Por la mañana, cocinó sopa. Dejó la olla enfriar, cogió un trapo y limpió la cocina —no porque estuviera sucia, sino por tener las manos ocupadas—. Se sentó junto a la ventana, sacó un cuaderno viejo. Gastado, de hojas cuadriculadas, con una mancha en la portada y las esquinas dobladas. Dentro, listas de la compra, versos olvidados de su juventud, recetas, sueños. Incluso un dibujo: una tetera con vapor, trazada con mano temblorosa hacía diez años. Hoy abrió una página en blanco y escribió: *Nadie viene. Nadie pregunta. Pero sigo aquí.*

Luego lo tachó. Lento, como si borrase un pedazo de sí misma. La tinta se corría, el papel bajo sus dedos áspero, como si se resistiera.

Permaneció sentada mucho tiempo. Escuchó el zumbido del frigorífico, el portazo en el portal. Alguien llegaba. No a su puerta. Nunca a su puerta. Los pasos en la escalera sonaban cada vez más lejanos con los años. El mundo seguía, sin mirar atrás.

María entró en la habitación, se sentó al borde de la cama y arregló la manta de su marido, Javier. No despertó. Respirando pesado, irregular, pero familiar. Ella posó una mano en su hombro. No la apartó. Eso significaba que aún sentía. Que aún vivía. Y ella seguía a su lado. Mientras existiese ese “juntos”, aún había sentido.

María se acostó a su lado. No para dormir. Solo por estar cerca. Por respirar al mismo ritmo. Aunque fuese un momento. Aunque fuese aquella noche frágil.

Días después, decidió llamar a su hija. Dio vueltas por la cocina, movió los platos, limpió el fregadero ya reluciente, miró el teléfono como si fuese una bomba.
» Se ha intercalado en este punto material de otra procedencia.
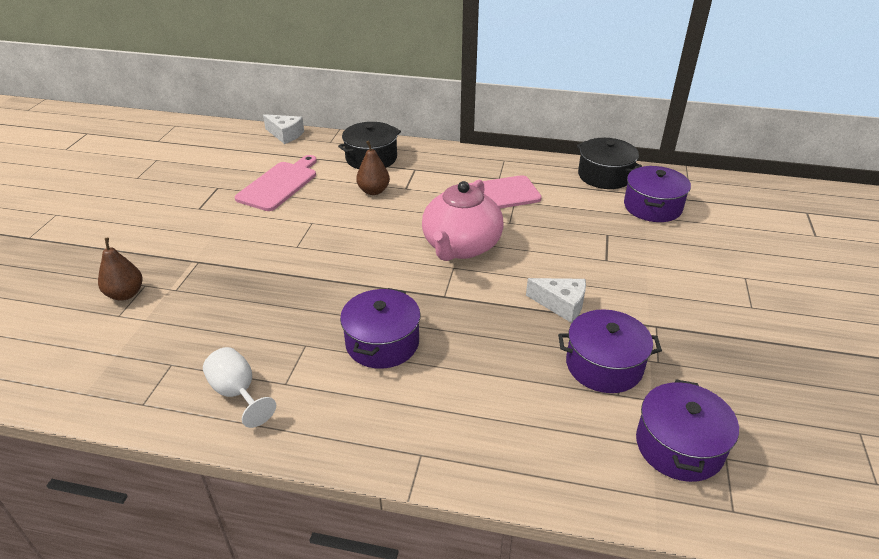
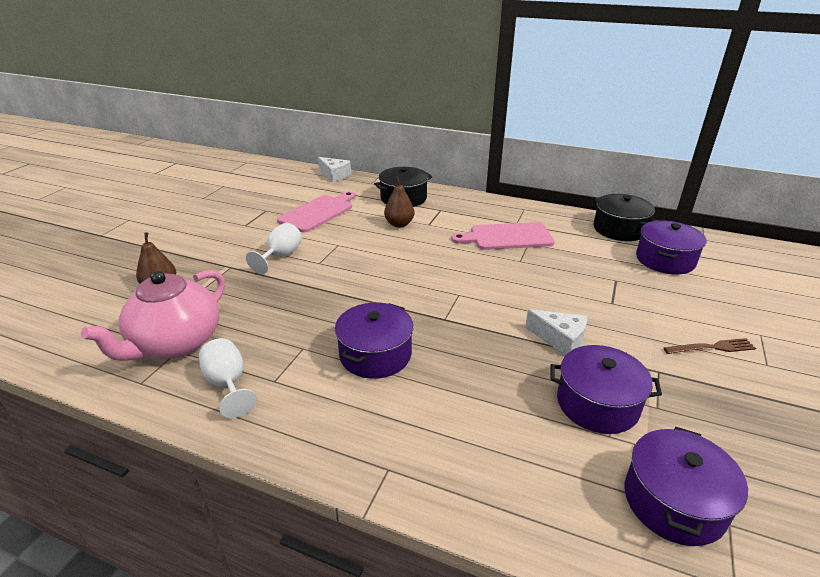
camera: 10 degrees right, 5 degrees down
(251, 243) = (281, 256): none -> white goblet
(461, 246) = (469, 277): pink teapot -> pink teapot (176, 343)
(703, 296) = (713, 347): none -> brown fork

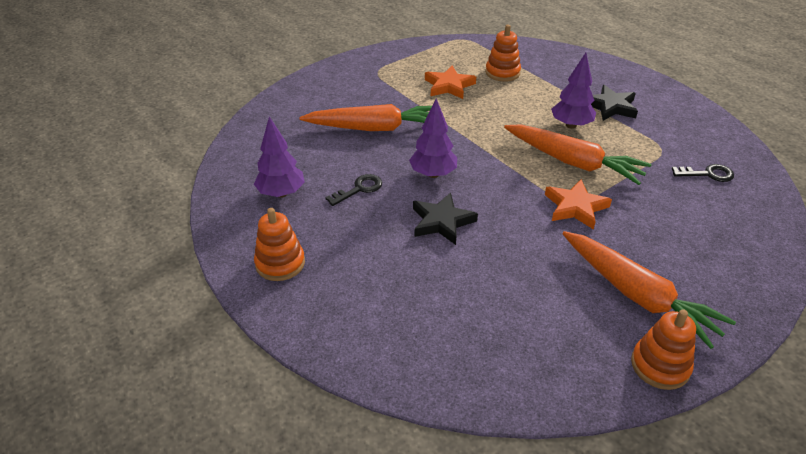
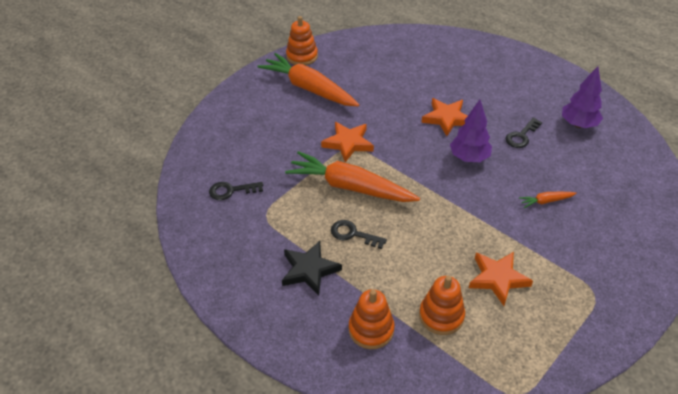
camera: 170 degrees right, 5 degrees up
(280, 263) = (540, 78): orange stacking toy -> orange stacking toy (371, 329)
(374, 128) = (546, 201): orange carrot -> orange carrot, size x0.42
(442, 222) = (446, 118): black star -> orange star
(571, 125) = (353, 234): purple tree -> black key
Marcó el número con dedos temblorosos, temiendo la frialdad, las prisas, la indiferencia.

—¿Mamá? ¿Pasa algo?

—Nada, hija. Solo quería oír tu voz.

—Mamá, estoy hasta arriba. ¿Te llamo luego, vale?

—Claro, hija. Claro.

El corazón se le encogió, pero mantuvo la voz firme. Tras colgar, se cubrió el rostro con las manos, luego se levantó y puso la tetera, como si el agua hirviendo pudiese llenar el vacío.
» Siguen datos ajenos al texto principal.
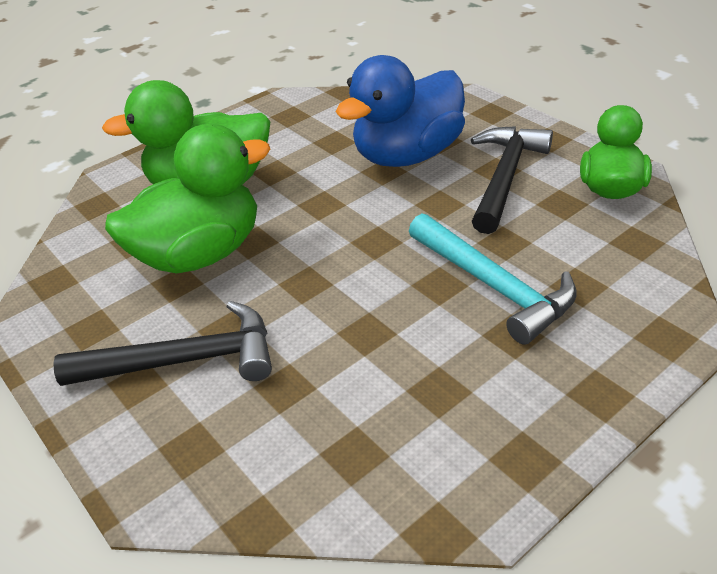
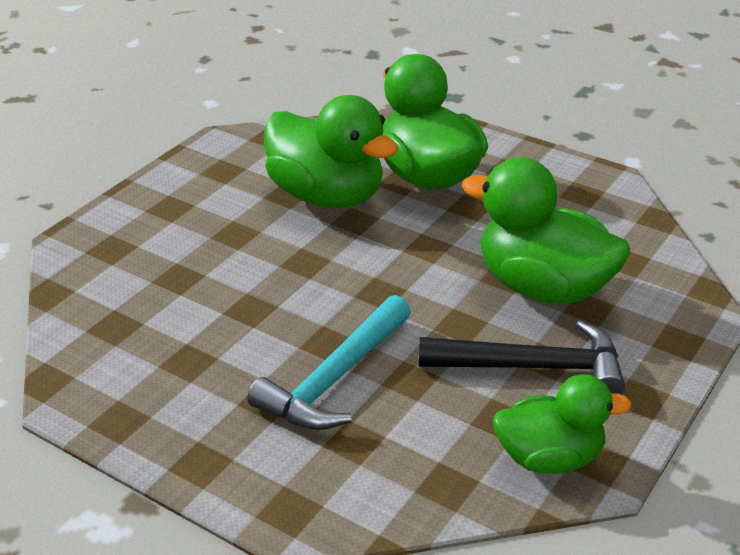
camera: 70 degrees right, 5 degrees down
(184, 361) = (197, 222): black hammer -> none
(407, 155) = (542, 288): blue duck -> green duck

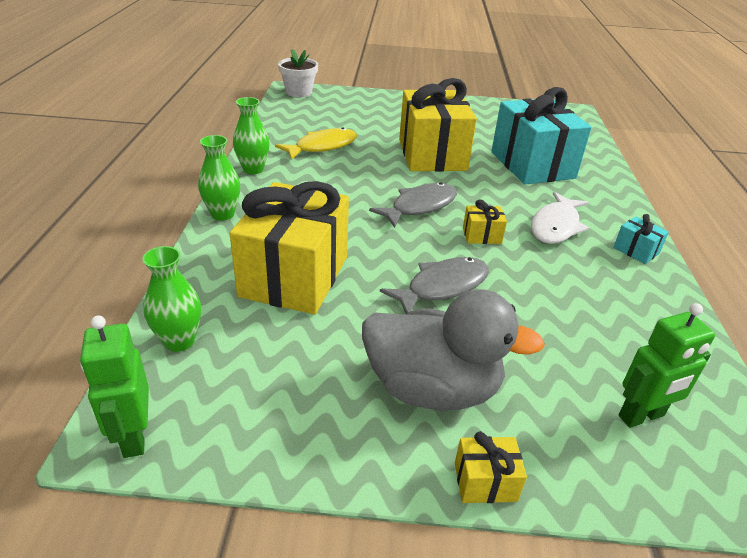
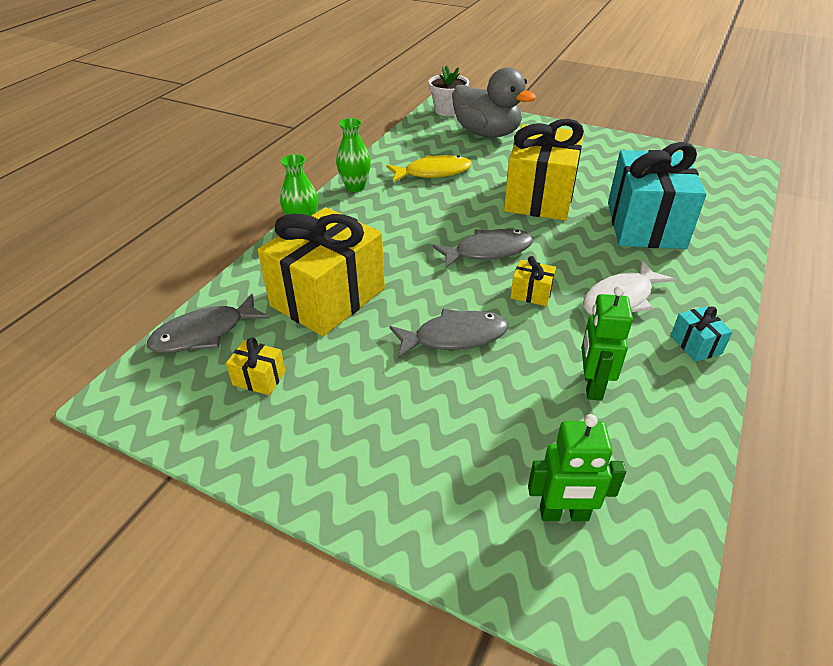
camera: 25 degrees right, 5 degrees up
(133, 436) = (130, 401): green robot -> green robot (592, 385)
(179, 341) = (204, 333): green vase -> grey fish
(432, 388) = (380, 429): grey duck -> grey duck (487, 133)
(485, 482) = (369, 523): yellow gift -> yellow gift (259, 378)

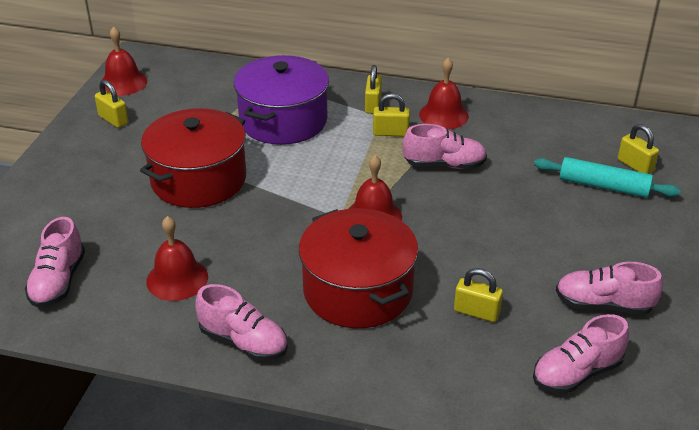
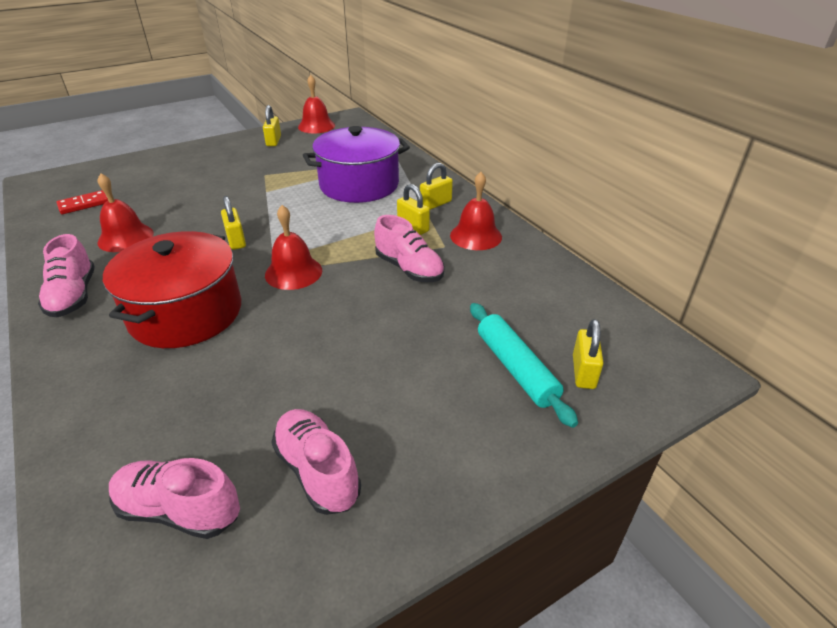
camera: 45 degrees right, 0 degrees up
(58, 281) = (84, 204): pink shoe -> red domino
(198, 179) = (247, 192): red pot -> none
(476, 312) = (218, 389): yellow padlock -> yellow padlock (236, 240)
Pero su hija llamó. Tres horas después. Sin preámbulos.

—Mamá, ¿qué tal estás?

Y María lloró. No de dolor. Porque alguien lo había preguntado. Así, sin más. Y de pronto supo cuánto había necesitado esas palabras. Un simple *¿qué tal estás?*

Una semana después, llegó un gatito. Lo trajo su nieta. Pequeño, tembloroso, con orejas enormes y ojos llenos de asombro.

—Abuela, es para ti. Para que no estés sola. Él tiene miedo, y tú necesitas compañía. Os vendrá bien.
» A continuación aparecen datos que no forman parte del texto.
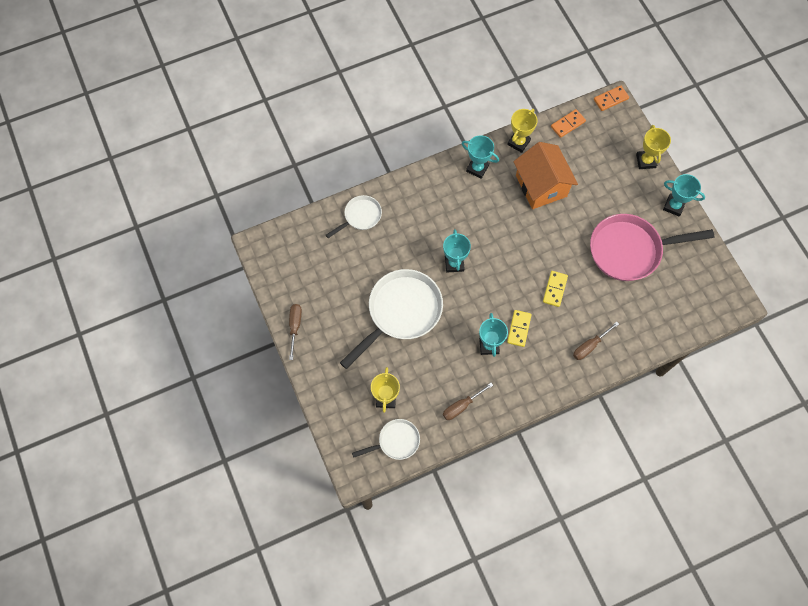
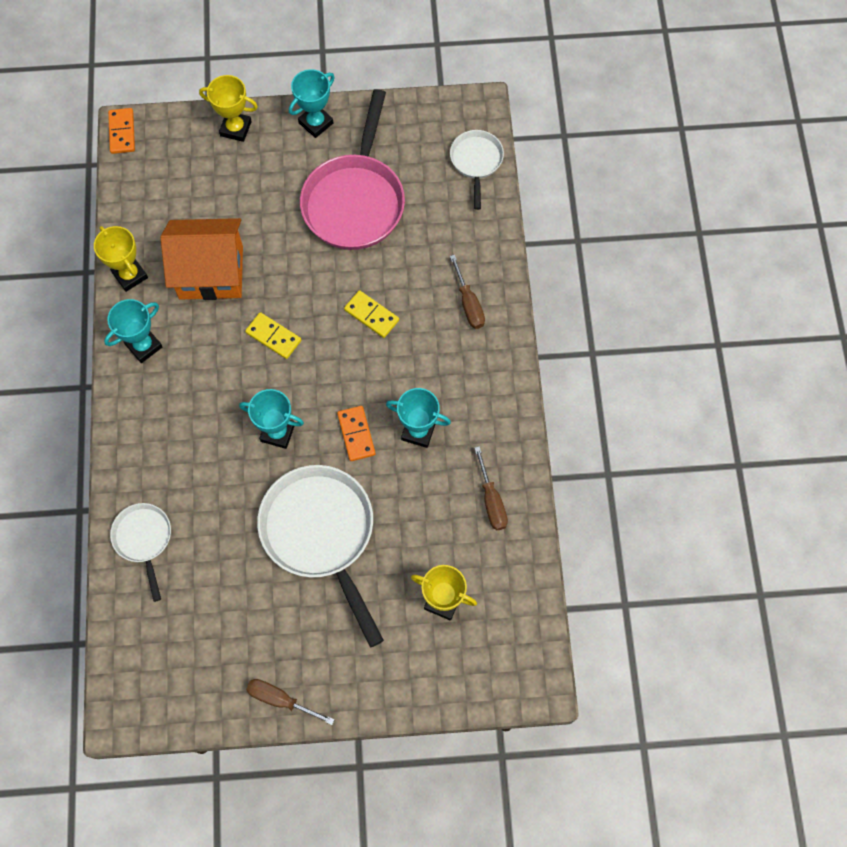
camera: 70 degrees left, 0 degrees up
(396, 441) = (510, 609): white pan -> white pan (476, 162)
(519, 329) = (409, 383): yellow domino -> yellow domino (273, 336)
(567, 124) = (133, 201): orange domino -> orange domino (356, 434)

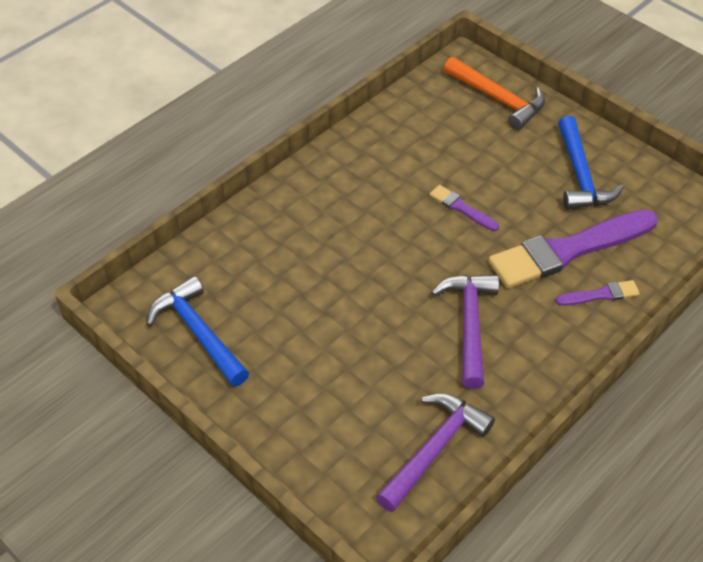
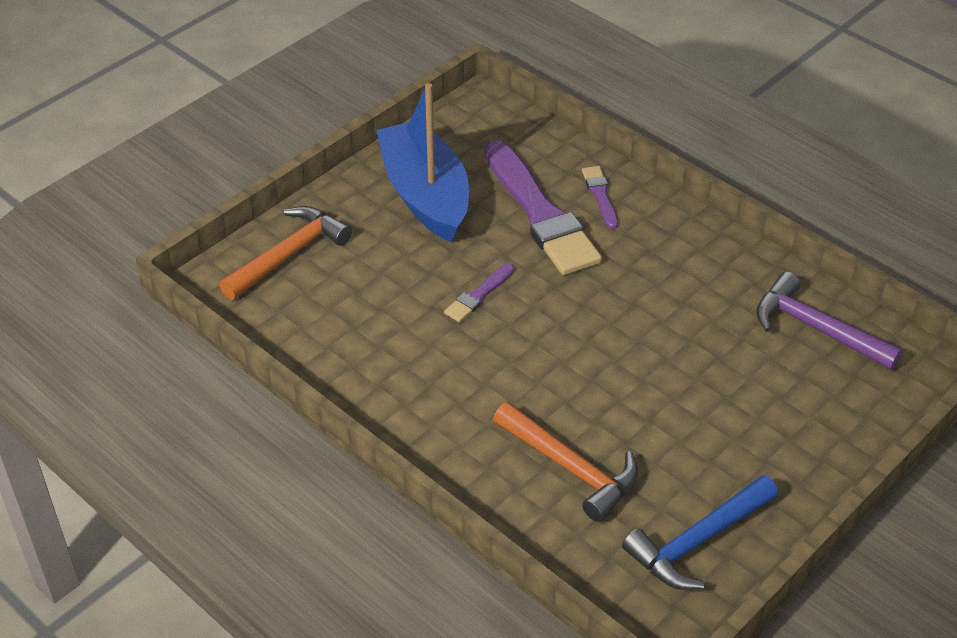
camera: 90 degrees left, 5 degrees down
(277, 259) = (571, 468): none -> orange hammer
(469, 325) = (653, 296): purple hammer -> none
(580, 175) = (425, 195): blue hammer -> blue boat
María lo cogió con cuidado, como si fuese una porcelana frágil. Y de pronto, un calor se extendió en su pecho, como si alguien desatase un nudo viejo.

El gatito era anaranjado, de patas largas y cara cómica, como si todo le sorprendiese. La primera noche la pasó bajo una silla; a la mañana siguiente ya dormía en su manta, acurrucado junto a su pie. Lo llamaron Melocotón. No importaba que fuera un gato. Solo Melocotón. Porque era cálido, suave y siempre estaba cerca. Ronroneaba tan fuerte que parecía querer llenar todo el silencio de la casa, y en ese sonido había algo vivo, real.

Ahora, por las mañanas, María vuelve a hablar. Primero con Melocotón —le pregunta cómo ha dormido, le recuerda donde está su plato—. Luego con Javier —le lee las noticias, le regaña por dejar la ropa tirada—. Luego, consigo misma, ya no en susurros, sino en voz alta. Como si comprobara si aún tenía voz. Y después, con los que finalmente aparecen. Y preguntan. A veces, con la vecina. Otras, con el cartero. Otras, con la sombra en la ventana.

El teléfono no lo arregló. No hacía falta. Las palabras verdaderas no se pierden en el ruido. Viven en las pausas, en las miradas, en los gestos. Y en un pequeño bulto cálido que viene a buscarte por las mañanas, cuando más lo necesitas.